■ ACTIVITY
Using the records below, write out again exactly the lines that begin at the line containing "(Stock code: 650)" and end at the line containing "CONDENSED CONSOLIDATED INCOME STATEMENT", and no other lines.

■ Extracted page text data
+ + + + +
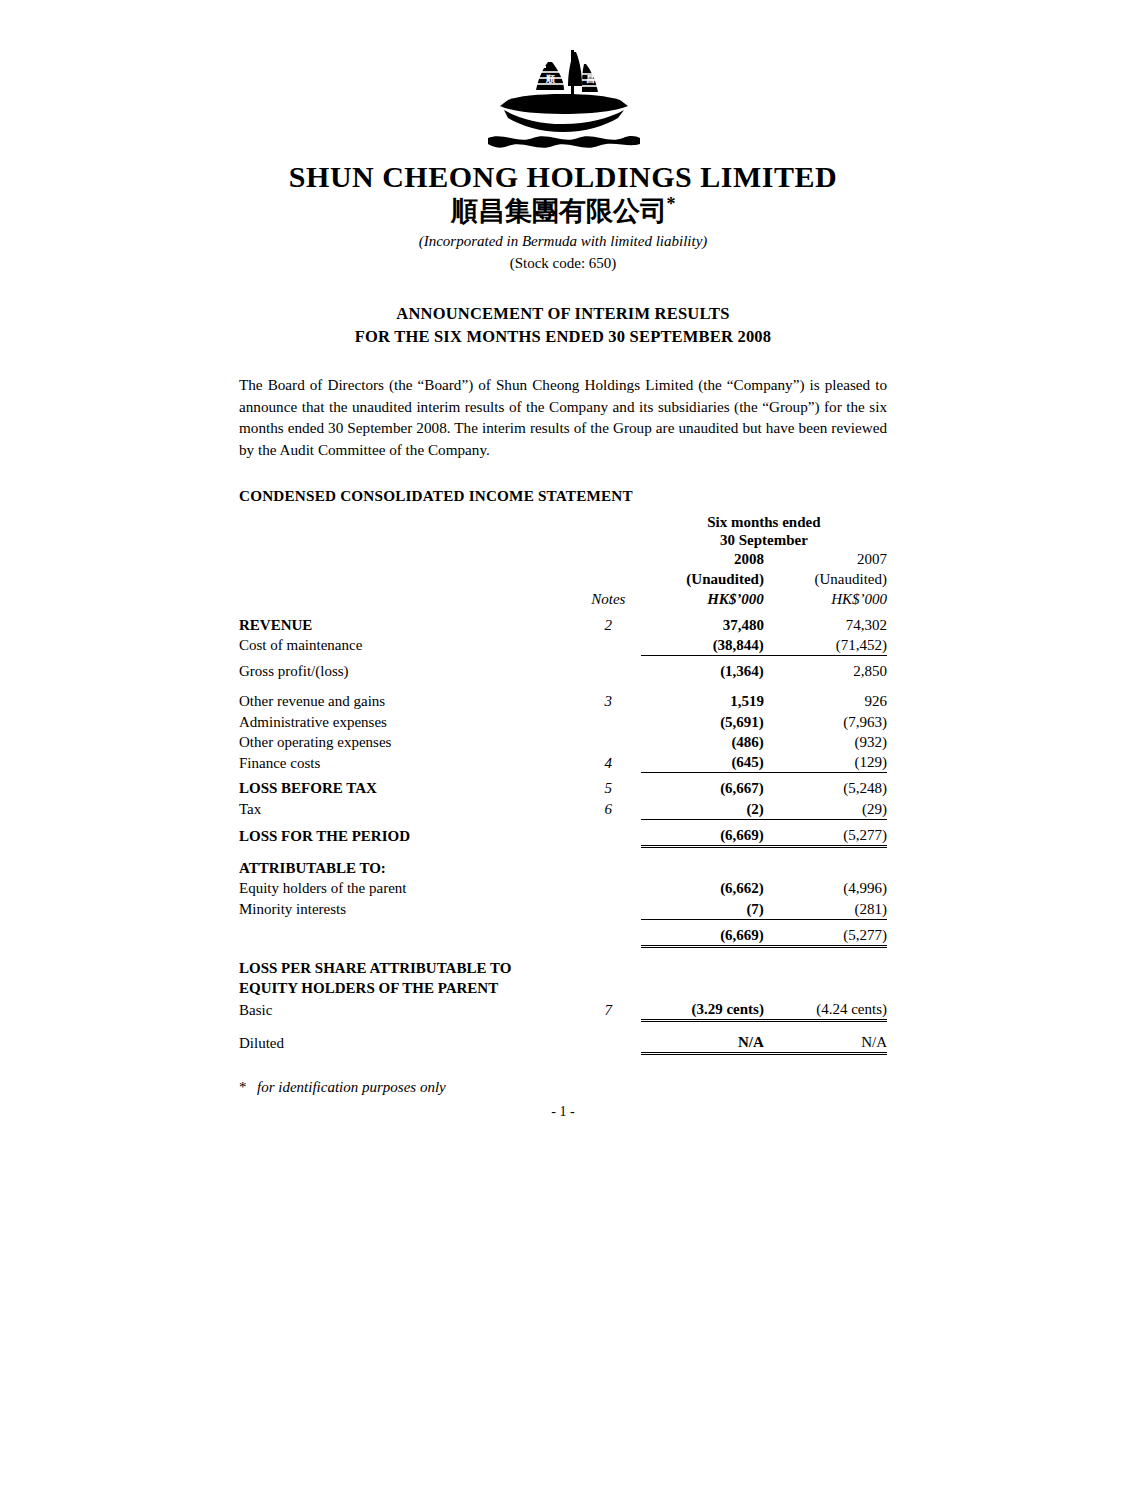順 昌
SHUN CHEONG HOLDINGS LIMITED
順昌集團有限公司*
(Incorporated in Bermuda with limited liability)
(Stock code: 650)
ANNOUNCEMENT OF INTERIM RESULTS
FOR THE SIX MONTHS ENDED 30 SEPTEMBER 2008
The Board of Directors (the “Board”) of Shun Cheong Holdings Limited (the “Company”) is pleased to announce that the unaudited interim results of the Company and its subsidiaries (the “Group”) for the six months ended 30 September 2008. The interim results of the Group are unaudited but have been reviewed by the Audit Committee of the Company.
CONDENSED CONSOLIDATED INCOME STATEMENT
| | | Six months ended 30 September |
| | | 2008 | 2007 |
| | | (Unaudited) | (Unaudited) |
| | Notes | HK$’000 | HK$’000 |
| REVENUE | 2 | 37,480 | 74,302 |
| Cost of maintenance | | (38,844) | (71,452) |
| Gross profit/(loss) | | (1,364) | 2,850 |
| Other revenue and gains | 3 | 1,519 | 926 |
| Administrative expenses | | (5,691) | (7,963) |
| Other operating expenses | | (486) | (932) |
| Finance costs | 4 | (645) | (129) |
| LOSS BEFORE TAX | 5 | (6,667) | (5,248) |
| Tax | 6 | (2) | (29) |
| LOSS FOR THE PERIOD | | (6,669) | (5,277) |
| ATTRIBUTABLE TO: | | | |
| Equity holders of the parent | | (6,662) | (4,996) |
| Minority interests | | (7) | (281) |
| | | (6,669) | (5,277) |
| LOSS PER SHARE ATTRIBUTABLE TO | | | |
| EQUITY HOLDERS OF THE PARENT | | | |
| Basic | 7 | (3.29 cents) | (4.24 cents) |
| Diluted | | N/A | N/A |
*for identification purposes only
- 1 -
+ + + + +
■ ANSWER TO THE EXERCISE
(Stock code: 650)
ANNOUNCEMENT OF INTERIM RESULTS
FOR THE SIX MONTHS ENDED 30 SEPTEMBER 2008
The Board of Directors (the “Board”) of Shun Cheong Holdings Limited (the “Company”) is pleased to announce that the unaudited interim results of the Company and its subsidiaries (the “Group”) for the six months ended 30 September 2008. The interim results of the Group are unaudited but have been reviewed by the Audit Committee of the Company.
CONDENSED CONSOLIDATED INCOME STATEMENT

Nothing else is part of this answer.